The tea leaves say President Barack Obama will do more than pay lip service to bipartisanship, but they don’t say whether others will follow his example.

“I sense a genuine interest in working together on the part of key Republicans in the Congress,” Senate Finance Committee chairman Max Baucus (D-MT) said this week. “They all want to be in on this. There’s a lot of excitement.” To be sure, differences over how to promote effectiveness research or IT will test the commitment of the pragmatic center. But, arguably, where there’s a will there’s a way.

That may not be the case, however, with another critical feature of the Democrats’ reform vision. Jeanne Lambrew, of the White House office of Health Reform, said this week that the administration eventually wants… to create a structured market, or “exchange,” as it is called in the Massachusetts version of universal coverage… and also a “public option.”

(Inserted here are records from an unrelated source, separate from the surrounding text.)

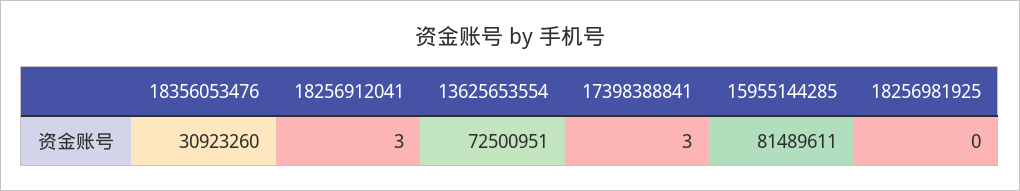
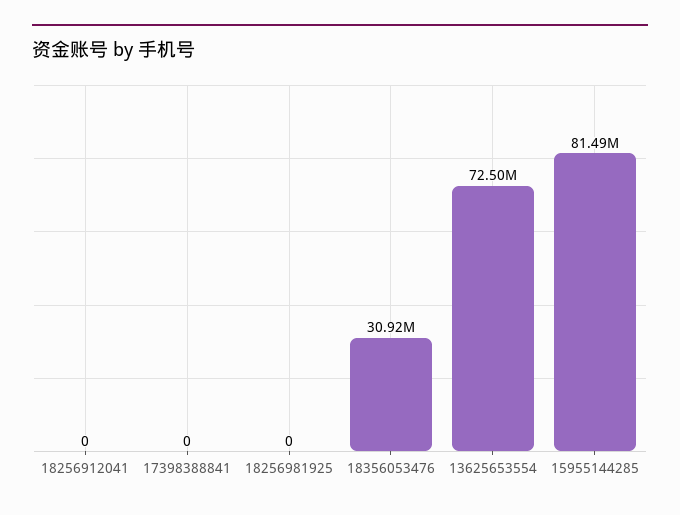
18256912041: 3 -> 0
17398388841: 3 -> 0

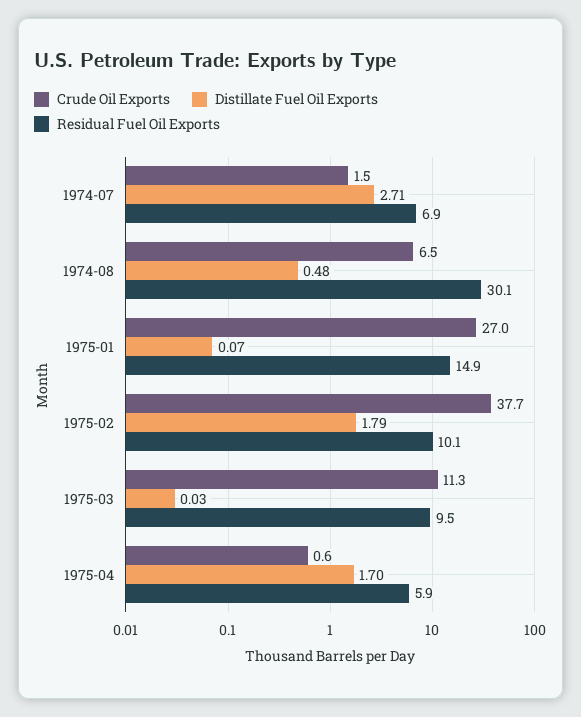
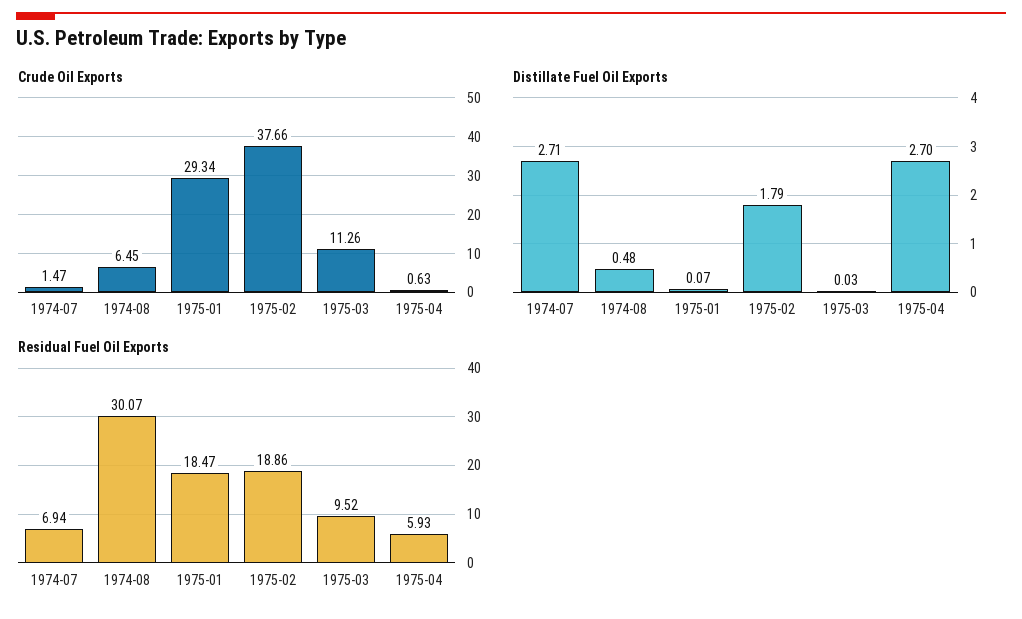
Crude Oil Exports, 1975-01: 27 -> 29.34
Residual Fuel Oil Exports, 1975-01: 14.9 -> 18.47
Residual Fuel Oil Exports, 1975-02: 10.1 -> 18.86
Distillate Fuel Oil Exports, 1975-04: 1.7 -> 2.7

The subject of the public option came up frequently in the course of the Feb. 2-3 National Health Policy Conference, sponsored by Health Affairs and AcademyHealth. Whenever it did, old wounds seemed ready to reopen. A Business Roundtable representative asked if administrative costs of the public plan would be subsidized with taxpayer funds, giving it an unfair advantage over private plans. If the market power of the public plan enabled it to force lean reimbursement on providers, as the Medicare and Medicaid programs do, would providers shift costs onto private payers? The public plan idea makes the private sector nervous, said a participant in a workshop on employers’ perspectives on reform. “There’s a lot of concern.”

Republican Hill staffers at the AcademyHealth conference also expressed deep reservations about the public plan option and the related idea of creating a National Health Board to oversee the national exchange and other health-system functions. Ryan Long, minority staffer on the House Energy and Commerce Committee, asked if the public option would mean that everyone in the exchange would end up on Medicaid. Dan Elling, from the House Ways and Means Committee, wondered if the Health Board would constitute “one big HMO.” But Democratic staffers insisted that the public plan option is a must for them.

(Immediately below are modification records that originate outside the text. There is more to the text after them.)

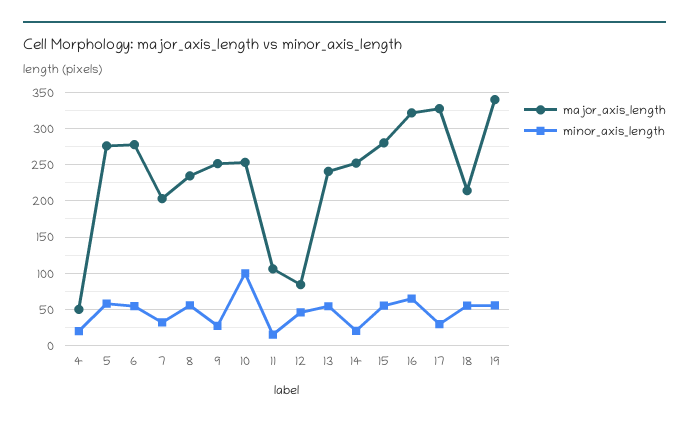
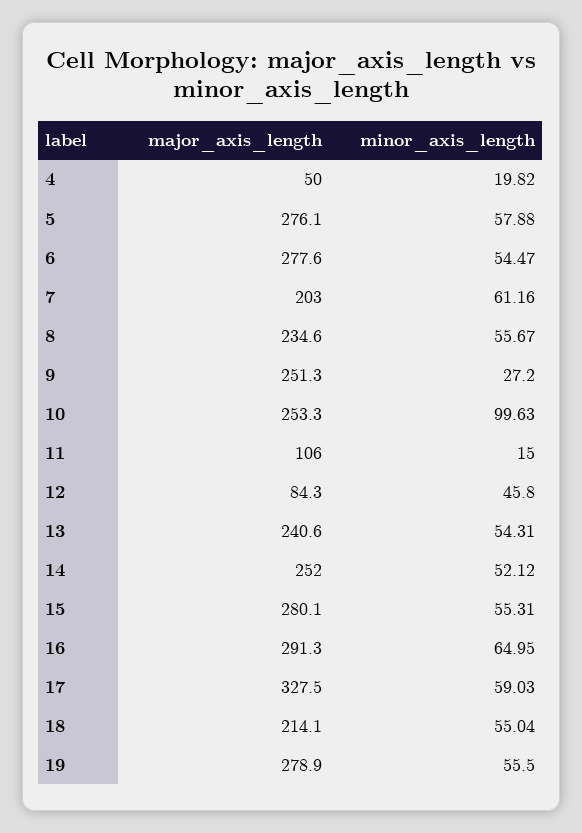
minor_axis_length, 7: 30 -> 61.16
minor_axis_length, 14: 20 -> 52.12
major_axis_length, 16: 320 -> 291.3
minor_axis_length, 17: 30 -> 59.03
major_axis_length, 19: 340 -> 278.9

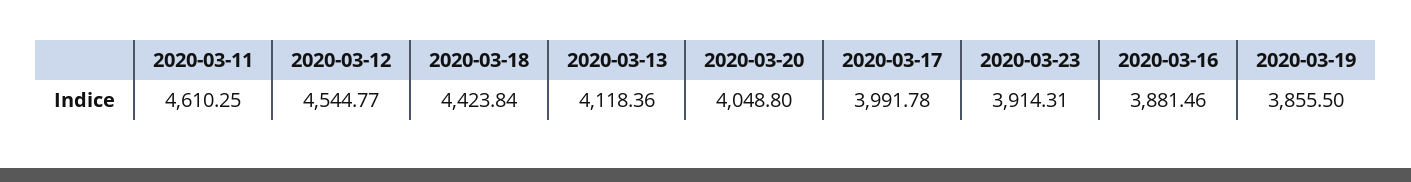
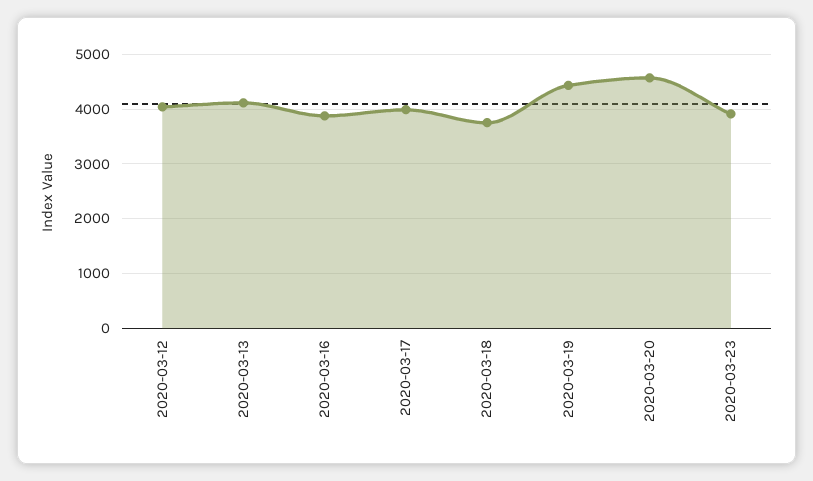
2020-03-11: 4610.25 -> none
2020-03-12: 4544.77 -> 4000
2020-03-18: 4423.84 -> 3800
2020-03-20: 4048.8 -> 4600
2020-03-19: 3855.5 -> 4400

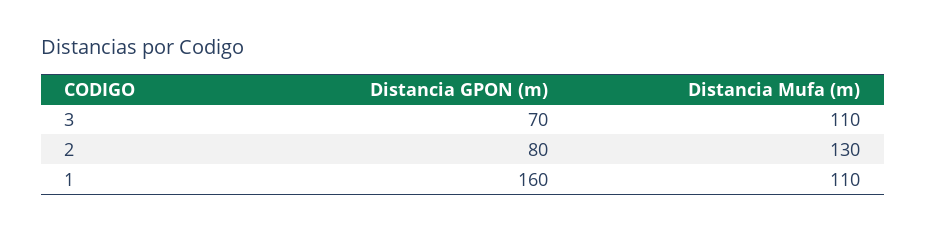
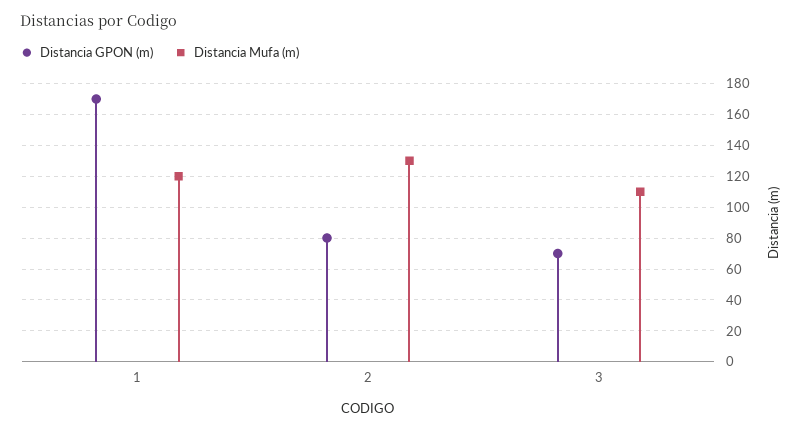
Distancia GPON (m), 1: 160 -> 170
Distancia Mufa (m), 1: 110 -> 120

Lambrew said that details of the administration’s plans aren’t likely to be available for weeks, because work on the stimulus package takes precedence. So the exact shape of this new animal is still somewhat obscure. But fear and loathing of public-sector solutions in health care remains powerful, as it has been for most of the past century. It may be the ultimate test of the new president’s dream of post-partisanship.

http://healthaffairs.org/blog/2009/02/05/the-public-plan-option-bipartisanship-or-fear-and-loathing/

Comment:

By Don McCanne, MD

Well, we are there now. The progressive community had decided that the political barriers that have prevented reform over the past century must be brought down. A solution that would appease the conservative community must leave in place a private market of financing options. The progressives have agreed, and have asked only for one more option - a plan administered by the government.

In this Health Affairs Blog, Rob Cunningham reports on the pulse of the cross section of attendees at the National Health Policy Conference this week. What is clear is that every single detail of The Great Compromise - the public Medicare-like option - will be challenged during the legislative process. It is a fantasy to think that a bipartisan or post-partisan process will ever lead to the enactment of public option that would have any resemblance to the progressive concept of a comprehensive, better-than-Medicare plan with a financing system that would make it affordable for anyone.

Rob Cunningham reports that the mere discussion of such an option created an atmosphere in which “old wounds seemed ready to reopen.” But those wounds have never healed! And they never will.

Removing politics from policy is an impossibility. So are we going to establish battle lines over an emasculated public option that will send us back to our corners to sulk because we failed again? Or are we going to establish those same battle lines over a bona fide single payer national health program? The alignment would be the same, but with the first option, we surrender before the battle has even begun.